### About this task
Print all of the data below exactly as it appears, leaving out every image.

*** Begin section ***

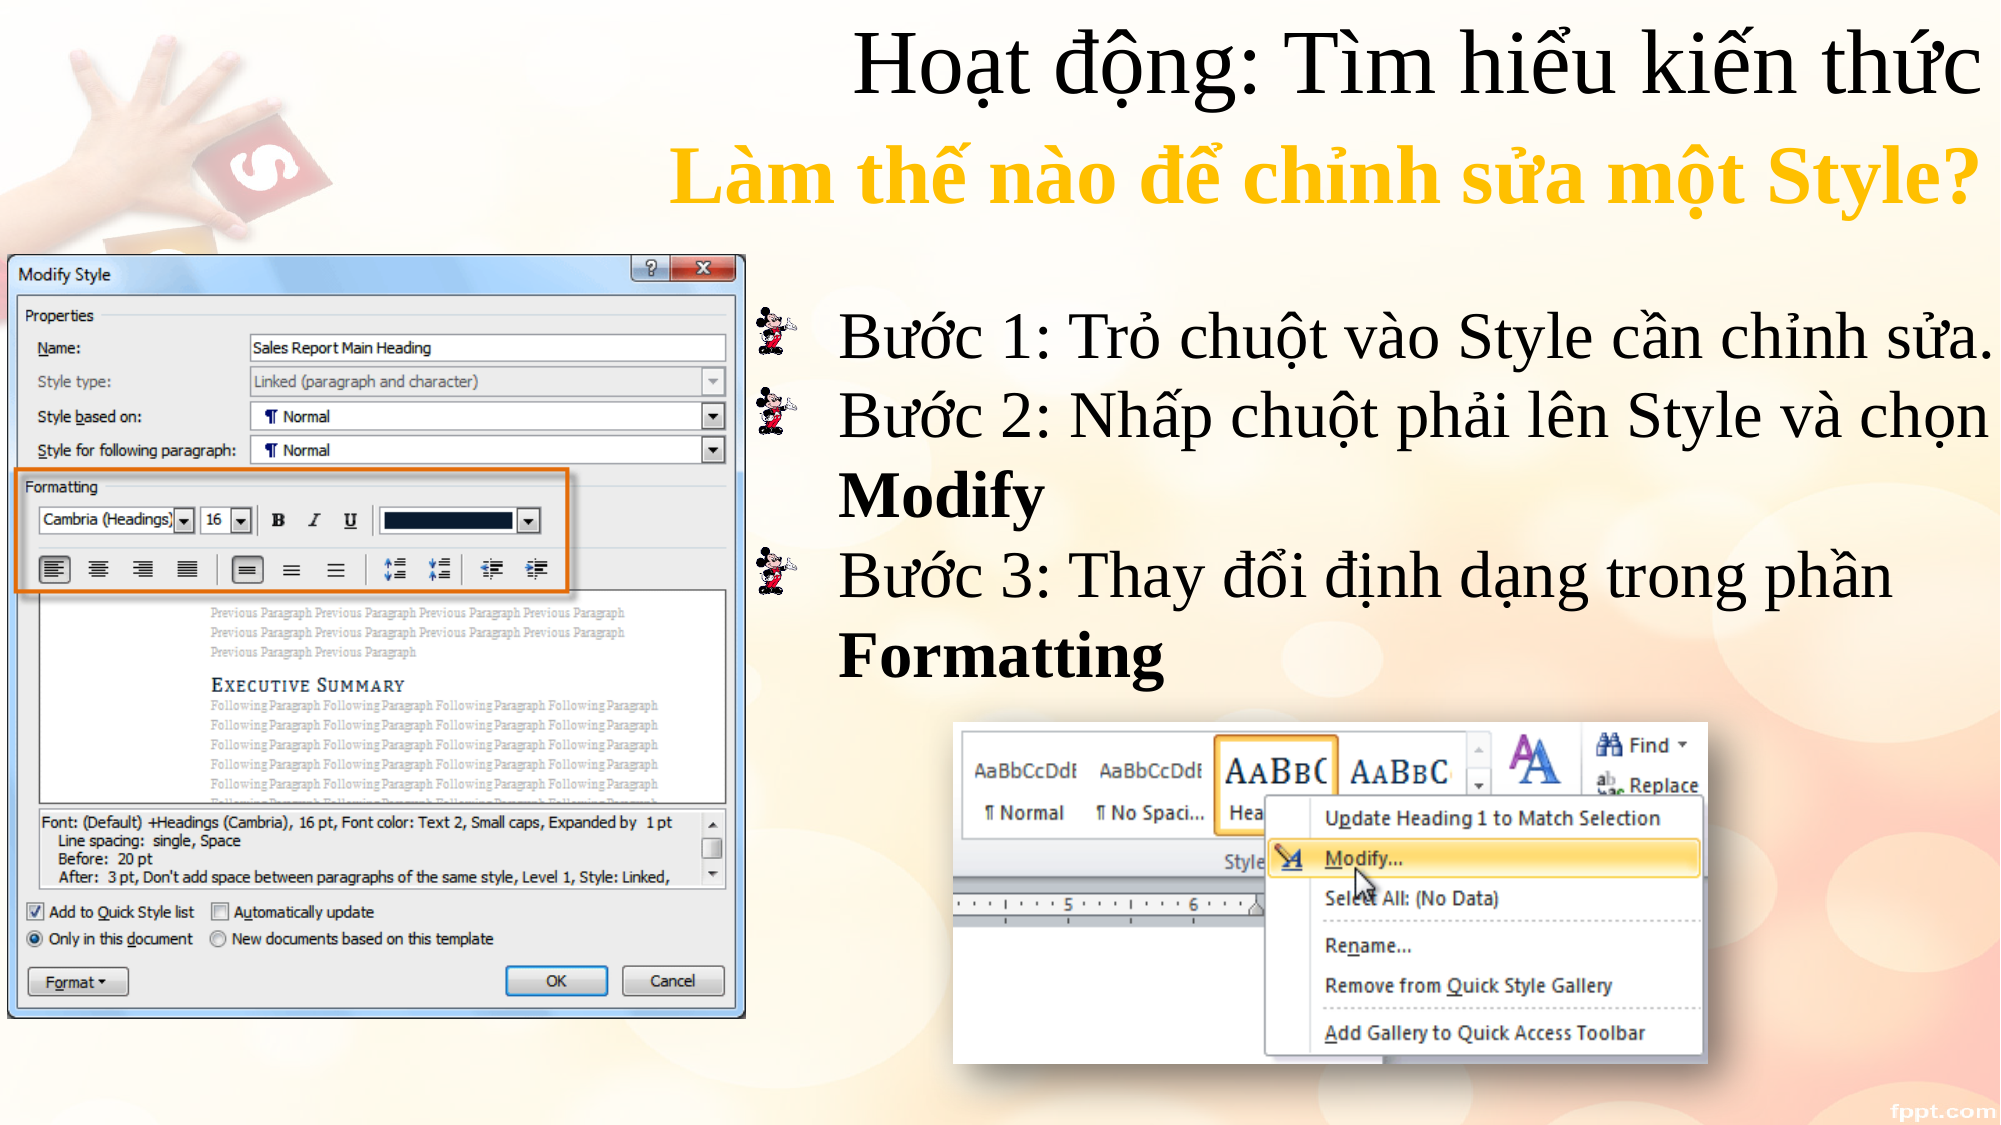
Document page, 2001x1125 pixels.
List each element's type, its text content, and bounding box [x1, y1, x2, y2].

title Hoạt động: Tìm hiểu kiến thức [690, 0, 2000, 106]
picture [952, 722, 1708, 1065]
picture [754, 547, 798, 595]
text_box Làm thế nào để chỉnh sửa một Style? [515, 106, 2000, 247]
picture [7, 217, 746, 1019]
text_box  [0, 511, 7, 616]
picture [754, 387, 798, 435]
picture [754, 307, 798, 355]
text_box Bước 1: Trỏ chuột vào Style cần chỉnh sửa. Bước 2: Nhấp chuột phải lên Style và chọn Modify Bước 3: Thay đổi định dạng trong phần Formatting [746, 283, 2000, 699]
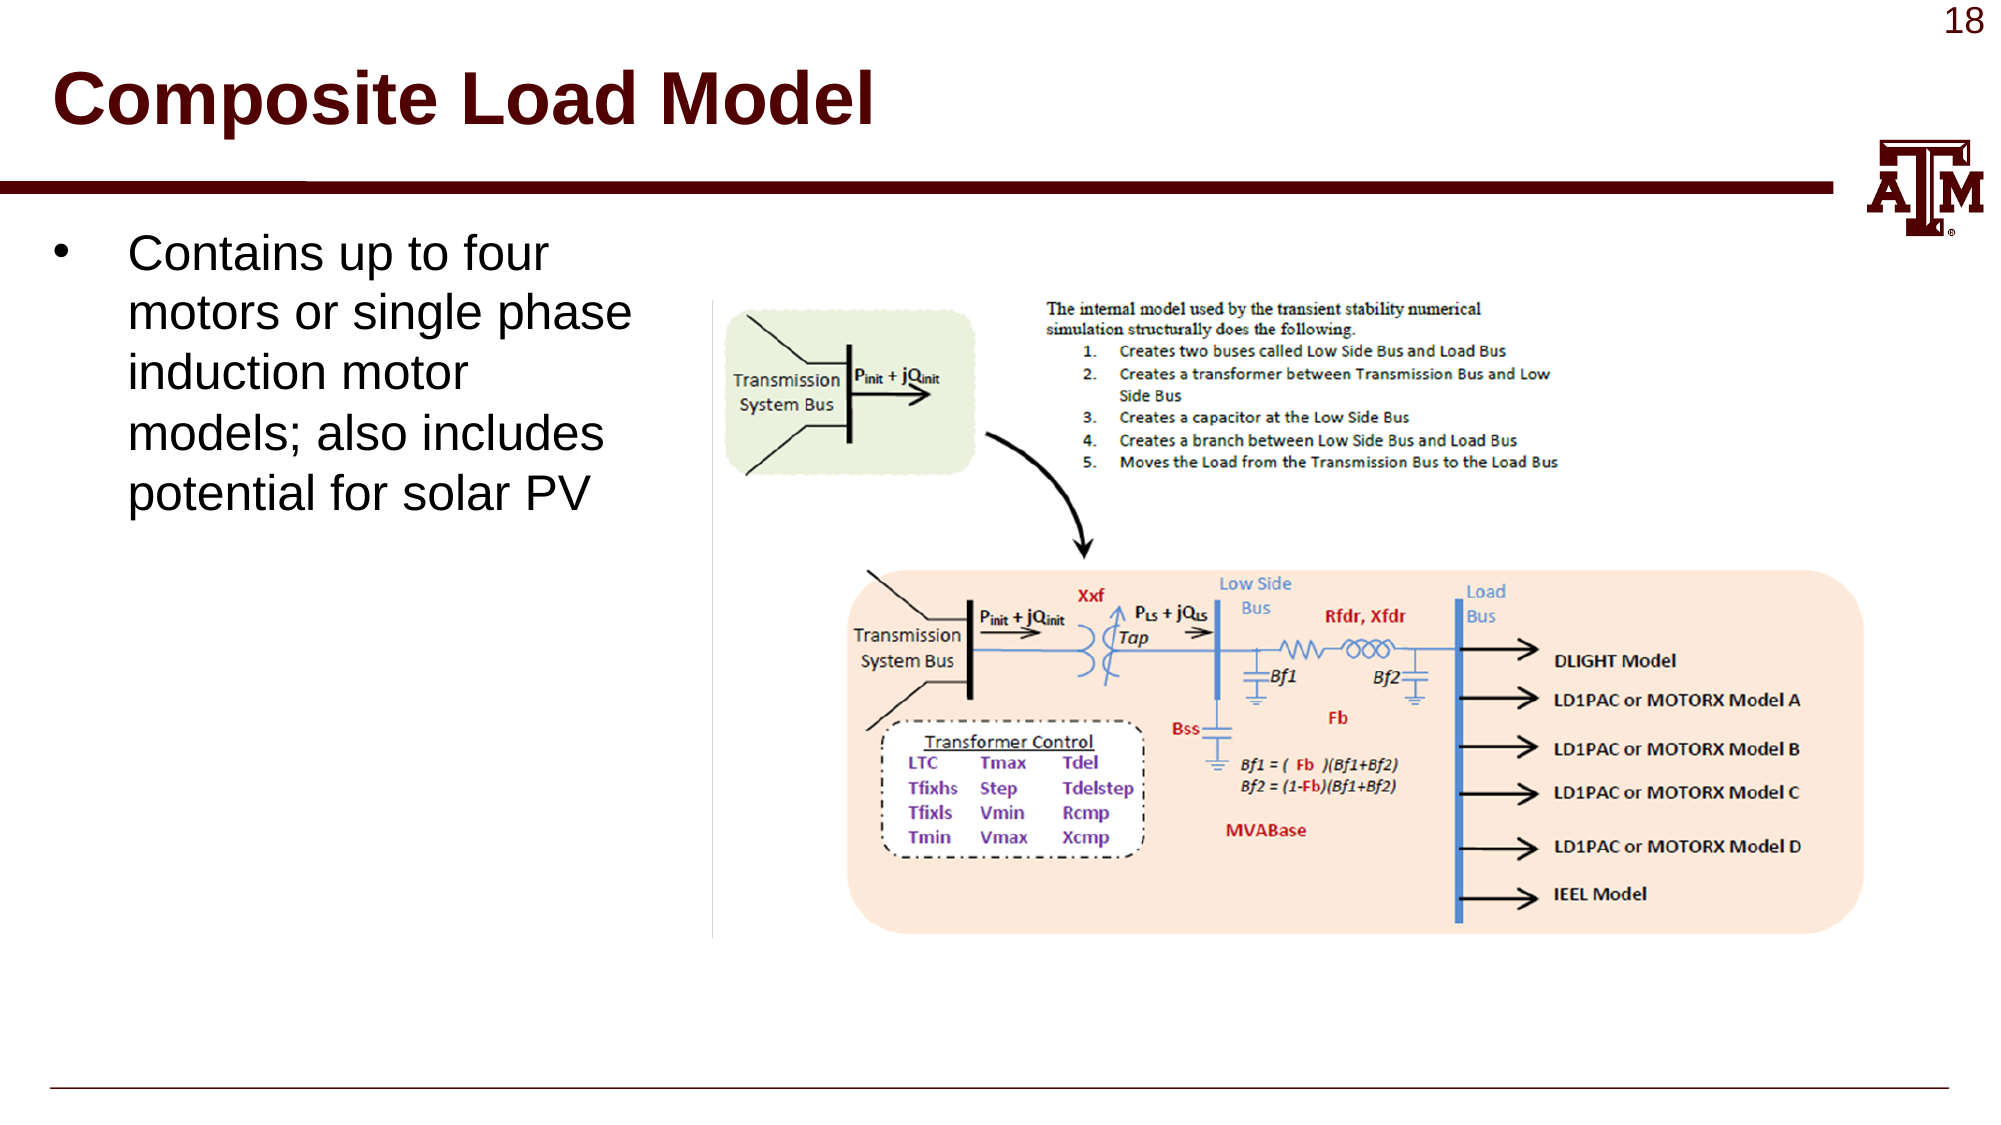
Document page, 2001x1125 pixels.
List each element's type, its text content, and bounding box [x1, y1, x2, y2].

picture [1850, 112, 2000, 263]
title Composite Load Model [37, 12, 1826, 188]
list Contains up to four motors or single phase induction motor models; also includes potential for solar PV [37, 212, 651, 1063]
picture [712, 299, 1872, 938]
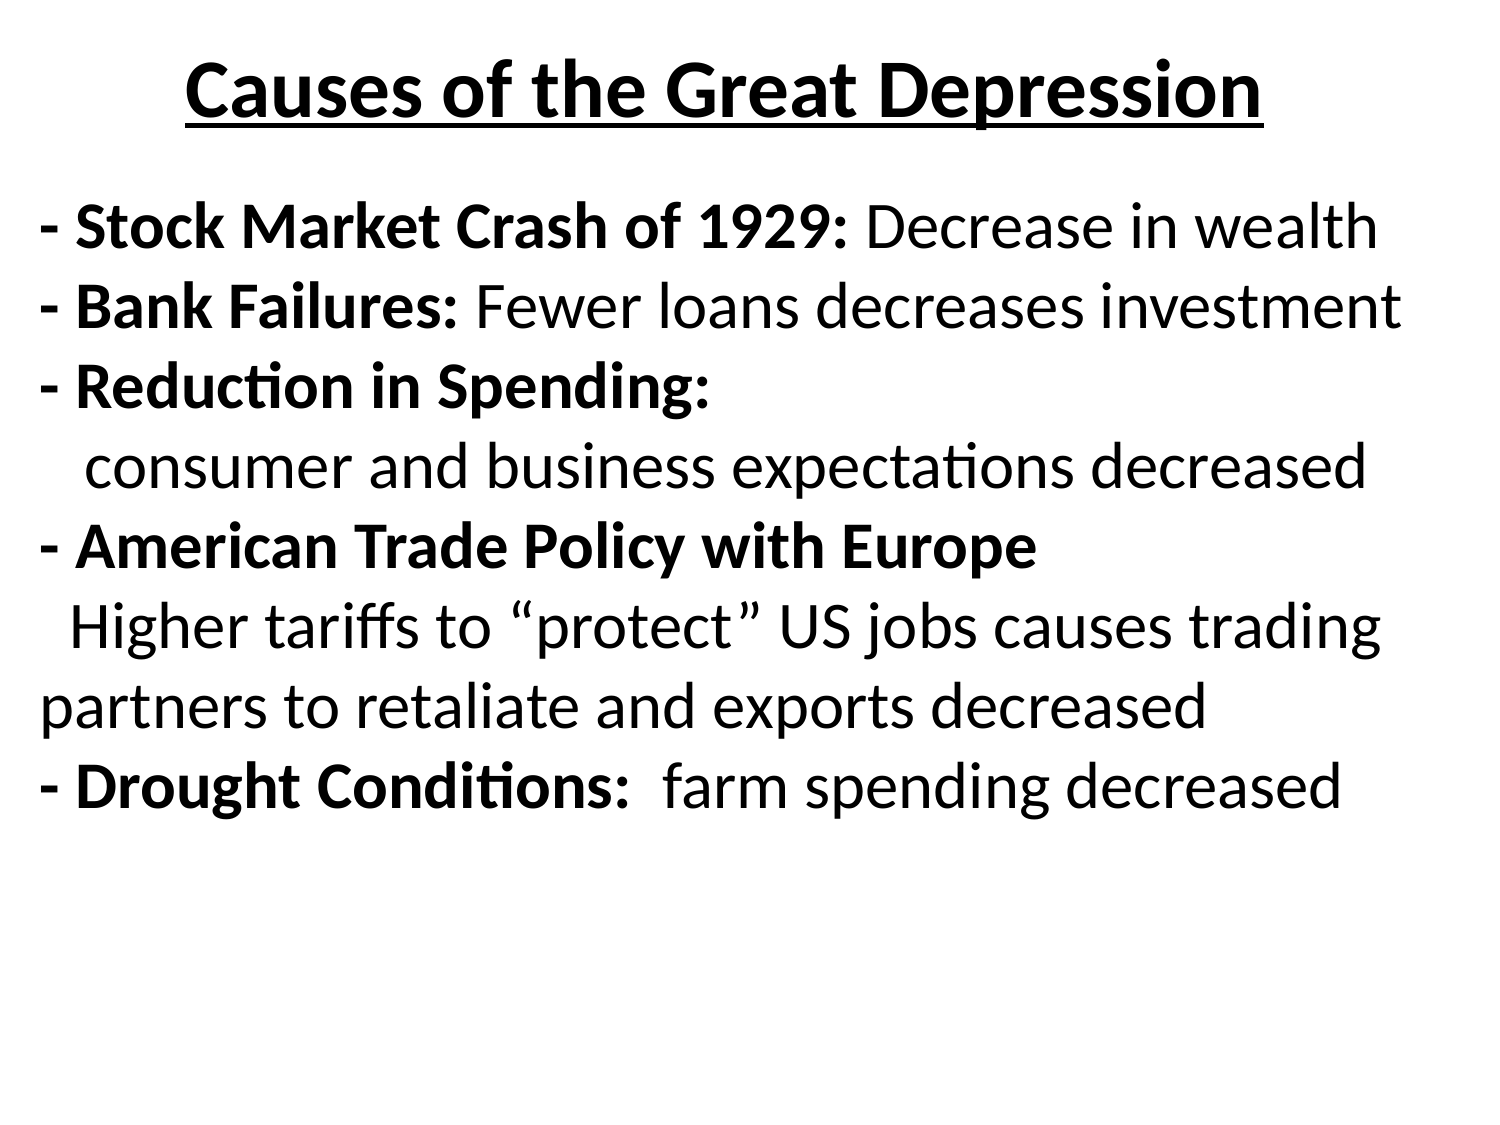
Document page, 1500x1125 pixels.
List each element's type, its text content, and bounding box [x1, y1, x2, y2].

*** End section ***

### Exercise solution
Document page, 2001x1125 pixels.
List each element's type, its text content, and bounding box [x1, y1, x2, y2].

title Hoạt động: Tìm hiểu kiến thức [690, 0, 2000, 106]
picture [952, 722, 1708, 1065]
picture [754, 547, 798, 595]
text_box Làm thế nào để chỉnh sửa một Style? [515, 106, 2000, 247]
picture [7, 217, 746, 1019]
text_box  [0, 511, 7, 616]
picture [754, 387, 798, 435]
picture [754, 307, 798, 355]
text_box Bước 1: Trỏ chuột vào Style cần chỉnh sửa. Bước 2: Nhấp chuột phải lên Style và chọn Modify Bước 3: Thay đổi định dạng trong phần Formatting [746, 283, 2000, 699]
Document page, 2001x1125 pixels.
List each element's type, its text content, and bounding box [x1, y1, x2, y2].

picture [1850, 112, 2000, 263]
title Composite Load Model [37, 12, 1826, 188]
list Contains up to four motors or single phase induction motor models; also includes potential for solar PV [37, 212, 651, 1063]
picture [712, 299, 1872, 938]
Document page, 1500x1125 pixels.
List each element's type, its text content, and bounding box [x1, y1, x2, y2].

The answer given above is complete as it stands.